§ **TASK DETAILS**
Print every line of the listing below character for character, keeping the same order and line breaks.

(Saved entries)
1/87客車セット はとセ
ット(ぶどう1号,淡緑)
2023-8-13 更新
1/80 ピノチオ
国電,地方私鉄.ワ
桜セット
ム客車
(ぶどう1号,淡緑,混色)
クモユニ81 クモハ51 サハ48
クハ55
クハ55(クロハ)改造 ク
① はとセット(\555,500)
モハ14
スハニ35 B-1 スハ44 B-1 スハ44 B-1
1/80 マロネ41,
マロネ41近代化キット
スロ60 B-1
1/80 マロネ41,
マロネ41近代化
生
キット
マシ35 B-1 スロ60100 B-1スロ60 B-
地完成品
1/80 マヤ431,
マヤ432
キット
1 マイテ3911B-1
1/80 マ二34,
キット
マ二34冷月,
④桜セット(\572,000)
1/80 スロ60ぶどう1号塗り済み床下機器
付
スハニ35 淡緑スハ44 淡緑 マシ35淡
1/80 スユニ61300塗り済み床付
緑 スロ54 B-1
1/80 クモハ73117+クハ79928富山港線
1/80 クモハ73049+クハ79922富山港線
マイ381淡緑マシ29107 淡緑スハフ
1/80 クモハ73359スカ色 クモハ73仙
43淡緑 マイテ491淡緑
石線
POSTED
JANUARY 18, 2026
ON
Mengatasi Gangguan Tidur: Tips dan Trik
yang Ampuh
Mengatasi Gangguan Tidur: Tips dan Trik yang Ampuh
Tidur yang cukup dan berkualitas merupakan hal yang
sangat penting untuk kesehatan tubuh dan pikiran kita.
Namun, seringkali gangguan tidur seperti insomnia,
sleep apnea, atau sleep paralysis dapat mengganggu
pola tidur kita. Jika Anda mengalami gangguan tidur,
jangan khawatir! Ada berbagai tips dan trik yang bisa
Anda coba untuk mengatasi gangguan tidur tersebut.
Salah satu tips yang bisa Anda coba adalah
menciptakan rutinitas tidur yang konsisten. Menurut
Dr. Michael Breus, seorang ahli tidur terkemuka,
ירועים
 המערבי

§ **RESULT**
1/87客車セット はとセ
ット(ぶどう1号,淡緑)
2023-8-13 更新
1/80 ピノチオ
国電,地方私鉄.ワ
桜セット
ム客車
(ぶどう1号,淡緑,混色)
クモユニ81 クモハ51 サハ48
クハ55
クハ55(クロハ)改造 ク
① はとセット(\555,500)
モハ14
スハニ35 B-1 スハ44 B-1 スハ44 B-1
1/80 マロネ41,
マロネ41近代化キット
スロ60 B-1
1/80 マロネ41,
マロネ41近代化
生
キット
マシ35 B-1 スロ60100 B-1スロ60 B-
地完成品
1/80 マヤ431,
マヤ432
キット
1 マイテ3911B-1
1/80 マ二34,
キット
マ二34冷月,
④桜セット(\572,000)
1/80 スロ60ぶどう1号塗り済み床下機器
付
スハニ35 淡緑スハ44 淡緑 マシ35淡
1/80 スユニ61300塗り済み床付
緑 スロ54 B-1
1/80 クモハ73117+クハ79928富山港線
1/80 クモハ73049+クハ79922富山港線
マイ381淡緑マシ29107 淡緑スハフ
1/80 クモハ73359スカ色 クモハ73仙
43淡緑 マイテ491淡緑
石線
POSTED
JANUARY 18, 2026
ON
Mengatasi Gangguan Tidur: Tips dan Trik
yang Ampuh
Mengatasi Gangguan Tidur: Tips dan Trik yang Ampuh
Tidur yang cukup dan berkualitas merupakan hal yang
sangat penting untuk kesehatan tubuh dan pikiran kita.
Namun, seringkali gangguan tidur seperti insomnia,
sleep apnea, atau sleep paralysis dapat mengganggu
pola tidur kita. Jika Anda mengalami gangguan tidur,
jangan khawatir! Ada berbagai tips dan trik yang bisa
Anda coba untuk mengatasi gangguan tidur tersebut.
Salah satu tips yang bisa Anda coba adalah
menciptakan rutinitas tidur yang konsisten. Menurut
Dr. Michael Breus, seorang ahli tidur terkemuka,
ירועים
 המערבי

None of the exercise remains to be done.